Fiction

Norse Mythology

I was curious about Neil Gaiman’s Norse Mythology  partly because of a recent reminder that C.S. Lewis was fascinated with “Northernness.” A shared interest in Norse mythology was one of the common bonds between Lewis and Tolkien, and the words “Balder the beautiful is dead!” provided an early experience of what Lewis calls joy.

The other reason for my curiosity was, admittedly, my faithful dedication to all the Marvel Avengers movies, in which the Norse god Thor joins with a collection of other superheroes to “make the world safe.”

Thor in these stories doesn’t come across as quite so noble. He’s pretty capricious, in fact, and mostly driven by his personal appetites. Even when he is supposed to be impersonating the beautiful Freya in order to get his hammer back, and he must disguise himself as a bride at his wedding feast, he can’t contain his great appetite and eats plate after plate full of dainties washed down by oceans of mead. When he makes a foolish proposal to go fishing with an expert giant fisherman, his friend warns him that he’d better be sure he knows what he’s getting into. Though he insists that he does, the narrator explains, “But he didn’t. He was just doing whatever he felt like doing. That was what Thor did best.”

The tales are filled with contradictions. Characters die, but sometimes they can come back. Every day in Valhalla, the land of the dead, all those killed in battle come back to life at the sound of the dinner bell and feast companionably. Sometimes, the gods can change shape, but sometimes there are seemingly arbitrary limitations. And though bloodshed is relished in general, when it comes to the huge Fenris Wolf or the Midgard serpent, Odin tries to contain rather than destroy some of the greatest enemies of Asgard. Reading the tales is an experience — an immersion in a fictional world where factual consistency and credibility are simply not valued. At all. These are fantastic tales that entertain their readers and exalt strength above almost all else. In keeping with this, two of the stories underscore the fear of aging.

Loki is the most enigmatic character of all. One is tempted to say he is bad to the core. Yet he is somehow a likable villain, as he is in the Avengers movies. Though he is completely disloyal and dishonest, he is extremely clever, and somehow this mental agility comes off as a kind of strength that rivals even Thor’s brawn. The Aesir don’t like him or trust him, yet they keep him around; I guess the theory is to keep your friends close, and your enemies closer. There is a grudging admiration for him that seems to radiate from the stories, and it keeps us hoping that he will turn out to be a good guy after all.

I was struck by how purely entertaining the stories were. Aren’t we often told that myths were devised to explain the natural world?
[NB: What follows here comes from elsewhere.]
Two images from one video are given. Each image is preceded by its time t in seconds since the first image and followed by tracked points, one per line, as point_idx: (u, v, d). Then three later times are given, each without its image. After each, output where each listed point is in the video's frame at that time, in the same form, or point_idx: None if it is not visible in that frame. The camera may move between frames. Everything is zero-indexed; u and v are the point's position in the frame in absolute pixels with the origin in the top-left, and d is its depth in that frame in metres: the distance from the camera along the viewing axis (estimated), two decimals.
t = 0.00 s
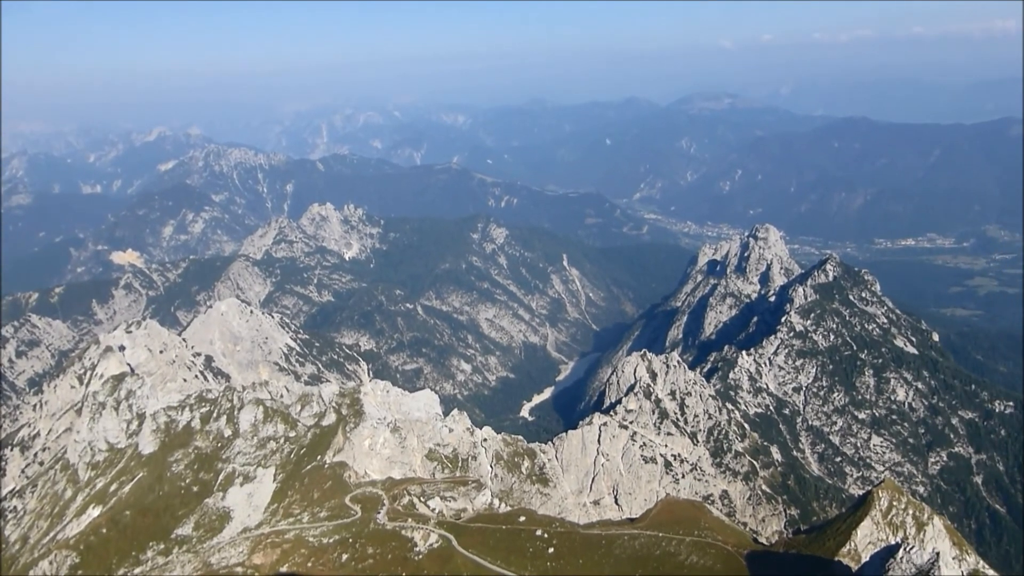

These ones don’t explain anything, really, and they are set in a fantastic world that operates with indifference to the normal constraints of nature. The narrative’s dry wit seems to accentuate this. “Kvasir, wisest of the gods, walked in through the first door,” we’re told in one tale. “Once he had been dead, and mead had been brewed from his blood, but now he was alive once more.” (There. That explains it, doesn’t it?) The overall result is that no matter how much brutality or treachery the stories may involve, there seems to be no real, lasting loss. Even the Ragnarok, the end of all things, ends up being a transition into a different stage of the world.

I enjoyed this collection. Though there are many all too human flaws that characterize the gods of Asgard, it represented a truly otherworldly fictional voyage — fascinating, sometimes disturbing, and often comical.